Mme Marie-Hélène des Esgaulx, Rapporteure, a précisé qu'une proposition avait, un temps, été envisagée, consistant à demander une modulation des primes des fonctionnaires chargés de l'accueil des demandeurs d'asile.

M. Jean-Louis Dumont a indiqué qu'il ne souhaitait pas nécessairement une proposition normée, mais qu'il était important que le rapport évoque la question des personnels administratifs. Les préfets ont une grande part de responsabilité dans l'encadrement des demandeurs d'asile, certains d'entre eux demeurant trop souvent fermés à l'analyse des associations et des élus.
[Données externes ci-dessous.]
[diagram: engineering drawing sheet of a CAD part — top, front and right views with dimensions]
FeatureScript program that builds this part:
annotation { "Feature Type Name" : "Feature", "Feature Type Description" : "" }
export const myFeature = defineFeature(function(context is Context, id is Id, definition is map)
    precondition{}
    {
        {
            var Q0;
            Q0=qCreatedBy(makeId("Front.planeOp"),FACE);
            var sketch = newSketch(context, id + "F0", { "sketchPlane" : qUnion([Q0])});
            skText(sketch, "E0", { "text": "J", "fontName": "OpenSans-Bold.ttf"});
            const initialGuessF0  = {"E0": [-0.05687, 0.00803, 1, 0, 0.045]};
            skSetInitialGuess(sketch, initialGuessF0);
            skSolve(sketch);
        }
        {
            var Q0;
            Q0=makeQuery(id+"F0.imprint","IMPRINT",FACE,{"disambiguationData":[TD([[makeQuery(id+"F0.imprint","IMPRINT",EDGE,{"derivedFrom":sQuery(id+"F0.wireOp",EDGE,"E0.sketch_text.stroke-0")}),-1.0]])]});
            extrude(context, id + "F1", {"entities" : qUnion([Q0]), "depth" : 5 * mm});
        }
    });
M. Gilles Carrez, Rapporteur général, a félicité et remercié la Rapporteure pour la qualité de son analyse et la richesse de ses propositions. C'est la première fois que la MEC aborde un sujet aussi complexe, avec une approche transversale et interministérielle. C'est l'honneur de l'Assemblée nationale de rappeler le souci que nous avons tous de respecter le droit d'asile, l'un des socles de notre démocratie. Seule la mise en œuvre des procédures est en cause, à commencer par le problème des délais. La MEC doit veiller à ce que le Gouvernement tire les conséquences concrètes des conclusions du rapport.

M. Augustin Bonrepaux, Président de la MEC, s'est joint aux remarques de ses collègues sur la difficulté du travail et a salué l'efficacité de la Rapporteure.

S'associant à ces félicitations, M. Yves Deniaud, Président de la MEC, a tenu à souligner le climat de consensus des travaux de la MEC et la grande qualité des services auditionnés, dont la compétence, l'humanité et le souci de transparence à l'égard des investigations parlementaires se sont révélés tout à fait conformes à l'esprit de la MEC. Il ne s'agit aucunement de mettre en cause le droit d'asile, mais de s'attaquer aux procédures qui entravent sa mise en œuvre concrète et son efficience.

M. Jean-Louis Dumont a indiqué que, forte de ces expériences concluantes, la commission des Finances est désormais parfaitement armée pour étudier des domaines aussi vastes que sensibles et qu'il convient à présent de donner une suite aux demandes répétées du Président Augustin Bonrepaux de créer une MEC sur la Défense nationale.

M. Michel Bouvard a considéré que la MEC pouvait tout à fait aborder des sujets complexes, pour autant que l'on s'assure de la mise en œuvre effective des préconisations formulées. Cette forme d'exercice d'un « droit de suite » doit constituer une pression positive sur le Gouvernement, que les propositions relèvent ou non du domaine de la loi. Les questionnaires budgétaires, de même que les indicateurs et les objectifs de performance sont un des moyens d'assurer le suivi de la mise en œuvre des préconisations des MEC.

La commission a alors adopté les conclusions de la MEC et autorisé, en application de l'article 145 du Règlement, la publication du rapport.